* **Source text**:
-*-*-
Design a Simple Auction System

System Design
Medium
Stripe
68.4K views

Design an online auction platform. Focus on concurrency (handling simultaneous bids), bid validation, and real-time updates (WebSockets).

Why Interviewers Ask This

Interviewers at Stripe ask this to evaluate your ability to handle high-concurrency financial transactions where data consistency is non-negotiable. They specifically test your understanding of race conditions, the trade-offs between strong and eventual consistency, and how to implement real-time bid propagation without locking the entire system down.

How to Answer This Question

1. Clarify requirements by defining constraints like max bids per second and latency expectations typical of payment platforms. 2. Outline a high-level architecture using a write-through cache for speed and a persistent database for truth. 3. Address concurrency directly by proposing optimistic locking or distributed locks (like Redis) to prevent overbidding. 4. Detail the real-time update mechanism using WebSockets with server-sent events to push winning bid changes instantly. 5. Discuss failure scenarios, such as network partitions, and explain how you would ensure idempotency so duplicate bids do not corrupt the auction state.
-*-*-
* **What to do**:
[a] Reproduce the auction-system text word for word, from "How to Answer" down to "the auction state.".
[b] Translate this sentence from the auction-system text into Spanish: "Focus on concurrency (handling simultaneous bids), bid validation, and real-time updates (WebSockets)."
[c] Answer these questions using the auction-system text.
(i) Interviewers at which company ask this question?
(ii) What kind of cache does the suggested high-level architecture use for speed?
(iii) What is named as an example of a distributed lock?
The lines that come next were taken from a separate source.

* **Data records**:
-*-*-
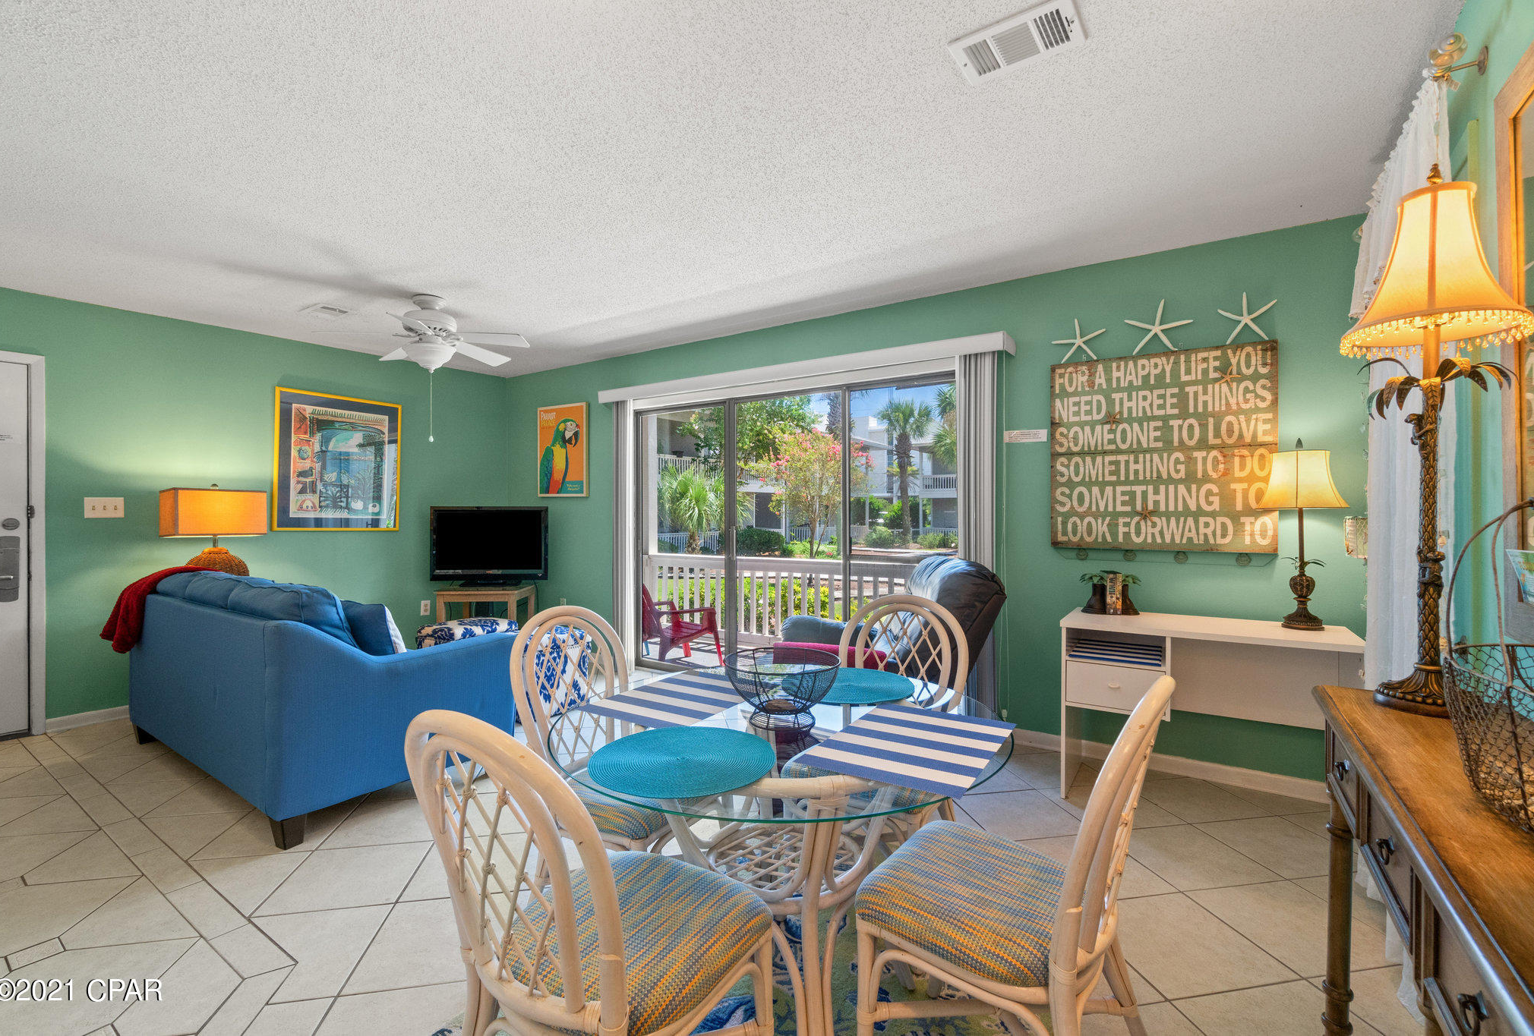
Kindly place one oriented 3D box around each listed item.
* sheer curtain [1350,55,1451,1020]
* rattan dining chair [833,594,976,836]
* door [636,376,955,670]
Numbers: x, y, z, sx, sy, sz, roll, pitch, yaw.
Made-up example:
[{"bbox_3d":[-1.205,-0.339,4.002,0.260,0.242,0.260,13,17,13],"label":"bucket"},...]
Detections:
[{"bbox_3d":[1.818,0.079,1.891,0.100,2.225,1.060,0,0,35],"label":"sheer curtain"},{"bbox_3d":[0.337,0.737,2.025,0.480,0.925,0.570,0,0,32],"label":"rattan dining chair"},{"bbox_3d":[0.107,0.172,4.358,2.680,2.030,0.110,0,0,34],"label":"door"}]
-*-*-
* **Results for each task**:
[a]
How to Answer This Question

1. Clarify requirements by defining constraints like max bids per second and latency expectations typical of payment platforms. 2. Outline a high-level architecture using a write-through cache for speed and a persistent database for truth. 3. Address concurrency directly by proposing optimistic locking or distributed locks (like Redis) to prevent overbidding. 4. Detail the real-time update mechanism using WebSockets with server-sent events to push winning bid changes instantly. 5. Discuss failure scenarios, such as network partitions, and explain how you would ensure idempotency so duplicate bids do not corrupt the auction state.

[b] Céntrate en la concurrencia (gestión de pujas simultáneas), la validación de pujas y las actualizaciones en tiempo real (WebSockets).

[c]
(i) Stripe
(ii) A write-through cache
(iii) Redis